Early on in my graduate studies I came across a passage in a book on sin that has always stuck with me. It is profound and challenging. But we must maintain clarity here. What happens when we fail to talk rightly about sin and grace? In short, we trivialize the Cross. In his excellent book, Not the Way It’s Supposed to Be, Cornelius Plantinga highlights the value and necessity of accurately speaking of sin and grace:
To speak of sin by itself, to speak of it apart from the realities of creation and grace, is to forget the resolve of God. God wants shalom and will pay any price to get it back. Human sin is stubborn, but not as stubborn as the grace of God and not half so persistent, not half so ready to suffer to win its way. Moreover, to speak of sin by itself is to misunderstand its nature: sin is only a parasite, a vandal, a spoiler. Sinful life is a partly depressing, partly ludicrous caricature of genuine human life. To concentrate on our rebellion, defection, and folly—to say to the world “I have some bad news and I have some bad news” –is to forget that the center of the Christian religion is not our sin but our Savior. To speak of sin without grace is to minimize the resurrection of Jesus Christ, the fruit of the Spirit, and the hope of shalom.
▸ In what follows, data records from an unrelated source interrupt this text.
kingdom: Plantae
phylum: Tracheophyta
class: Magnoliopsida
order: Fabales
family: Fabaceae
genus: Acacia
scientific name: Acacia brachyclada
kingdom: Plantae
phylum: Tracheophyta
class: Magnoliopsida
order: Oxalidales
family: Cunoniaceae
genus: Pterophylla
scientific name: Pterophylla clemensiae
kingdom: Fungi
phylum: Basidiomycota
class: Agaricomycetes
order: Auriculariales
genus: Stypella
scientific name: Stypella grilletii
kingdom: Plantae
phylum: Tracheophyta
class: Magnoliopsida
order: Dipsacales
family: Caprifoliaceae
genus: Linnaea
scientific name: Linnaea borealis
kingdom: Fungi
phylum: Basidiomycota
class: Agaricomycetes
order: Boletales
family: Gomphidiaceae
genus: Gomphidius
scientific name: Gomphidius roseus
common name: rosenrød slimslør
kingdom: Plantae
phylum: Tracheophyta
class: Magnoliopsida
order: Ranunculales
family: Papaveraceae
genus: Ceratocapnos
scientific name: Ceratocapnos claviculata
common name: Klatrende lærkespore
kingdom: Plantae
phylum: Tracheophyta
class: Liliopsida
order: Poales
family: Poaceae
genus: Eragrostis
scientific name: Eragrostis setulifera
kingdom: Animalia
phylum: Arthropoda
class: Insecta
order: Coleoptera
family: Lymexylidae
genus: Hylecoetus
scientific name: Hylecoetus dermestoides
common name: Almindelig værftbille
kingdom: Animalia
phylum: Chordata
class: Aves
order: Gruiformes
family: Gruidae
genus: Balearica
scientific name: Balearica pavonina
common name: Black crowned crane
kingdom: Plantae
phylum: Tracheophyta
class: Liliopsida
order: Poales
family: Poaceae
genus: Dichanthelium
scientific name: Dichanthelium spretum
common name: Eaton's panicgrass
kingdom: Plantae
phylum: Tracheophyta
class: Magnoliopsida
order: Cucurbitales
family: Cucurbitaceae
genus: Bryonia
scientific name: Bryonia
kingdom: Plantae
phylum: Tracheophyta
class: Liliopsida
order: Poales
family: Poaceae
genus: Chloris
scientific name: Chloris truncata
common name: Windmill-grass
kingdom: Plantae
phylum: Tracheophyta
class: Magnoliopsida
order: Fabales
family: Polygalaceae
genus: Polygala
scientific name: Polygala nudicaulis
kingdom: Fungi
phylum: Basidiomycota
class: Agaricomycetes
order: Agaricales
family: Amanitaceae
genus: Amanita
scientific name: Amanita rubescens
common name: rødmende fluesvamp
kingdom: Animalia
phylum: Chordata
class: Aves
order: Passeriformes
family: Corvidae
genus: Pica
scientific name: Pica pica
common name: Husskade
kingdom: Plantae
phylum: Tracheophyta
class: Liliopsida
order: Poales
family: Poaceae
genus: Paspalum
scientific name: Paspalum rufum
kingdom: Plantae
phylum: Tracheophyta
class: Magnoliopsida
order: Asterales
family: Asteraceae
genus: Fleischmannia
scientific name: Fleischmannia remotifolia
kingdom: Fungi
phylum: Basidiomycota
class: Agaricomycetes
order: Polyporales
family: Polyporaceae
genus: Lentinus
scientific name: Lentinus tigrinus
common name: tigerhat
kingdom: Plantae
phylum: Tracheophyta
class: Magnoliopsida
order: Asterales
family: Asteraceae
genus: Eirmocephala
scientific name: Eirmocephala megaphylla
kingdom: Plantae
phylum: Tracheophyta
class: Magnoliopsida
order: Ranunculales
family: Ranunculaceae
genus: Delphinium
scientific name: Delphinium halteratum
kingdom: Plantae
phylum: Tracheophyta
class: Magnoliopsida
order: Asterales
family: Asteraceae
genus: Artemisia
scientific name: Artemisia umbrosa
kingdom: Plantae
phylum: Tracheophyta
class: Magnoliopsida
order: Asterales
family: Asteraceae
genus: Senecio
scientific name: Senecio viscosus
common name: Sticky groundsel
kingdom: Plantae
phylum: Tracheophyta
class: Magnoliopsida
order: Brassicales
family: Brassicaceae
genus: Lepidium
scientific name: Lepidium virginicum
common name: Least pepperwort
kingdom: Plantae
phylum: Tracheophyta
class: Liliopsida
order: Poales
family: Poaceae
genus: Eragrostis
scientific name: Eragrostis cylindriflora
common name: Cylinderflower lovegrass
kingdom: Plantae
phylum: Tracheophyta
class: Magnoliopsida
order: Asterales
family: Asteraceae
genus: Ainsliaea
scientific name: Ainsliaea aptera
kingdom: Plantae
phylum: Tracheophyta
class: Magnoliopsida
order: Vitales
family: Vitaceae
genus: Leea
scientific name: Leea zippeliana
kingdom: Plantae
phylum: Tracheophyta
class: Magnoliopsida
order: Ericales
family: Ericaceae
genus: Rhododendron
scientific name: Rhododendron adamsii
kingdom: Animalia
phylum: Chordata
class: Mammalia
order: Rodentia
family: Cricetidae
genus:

But to speak of grace without sin is surely no better. To do this is to trivialize the cross of Jesus Christ, to skate past all the struggling by good people down the ages to forgive, accept, and rehabilitate sinners, including themselves, and therefore to cheapen the grace of God that always comes to us with blood on it. What had we thought the ripping and writhing on Golgotha were all about? To speak of grace without looking squarely at these realities, without painfully honest acknowledgment of our own sin and its effects, is to shrink grace to a mere embellishment of the music of creation, to shrink it down to a mere grace note. In short, for the Christian church (even in its recently popular seeker services) to ignore, euphemize, or otherwise mute the lethal reality of sin is to cut the nerve of the gospel. For the sober truth is that without full disclosure on sin, the gospel of grace becomes impertinent, unnecessary, and finally uninteresting.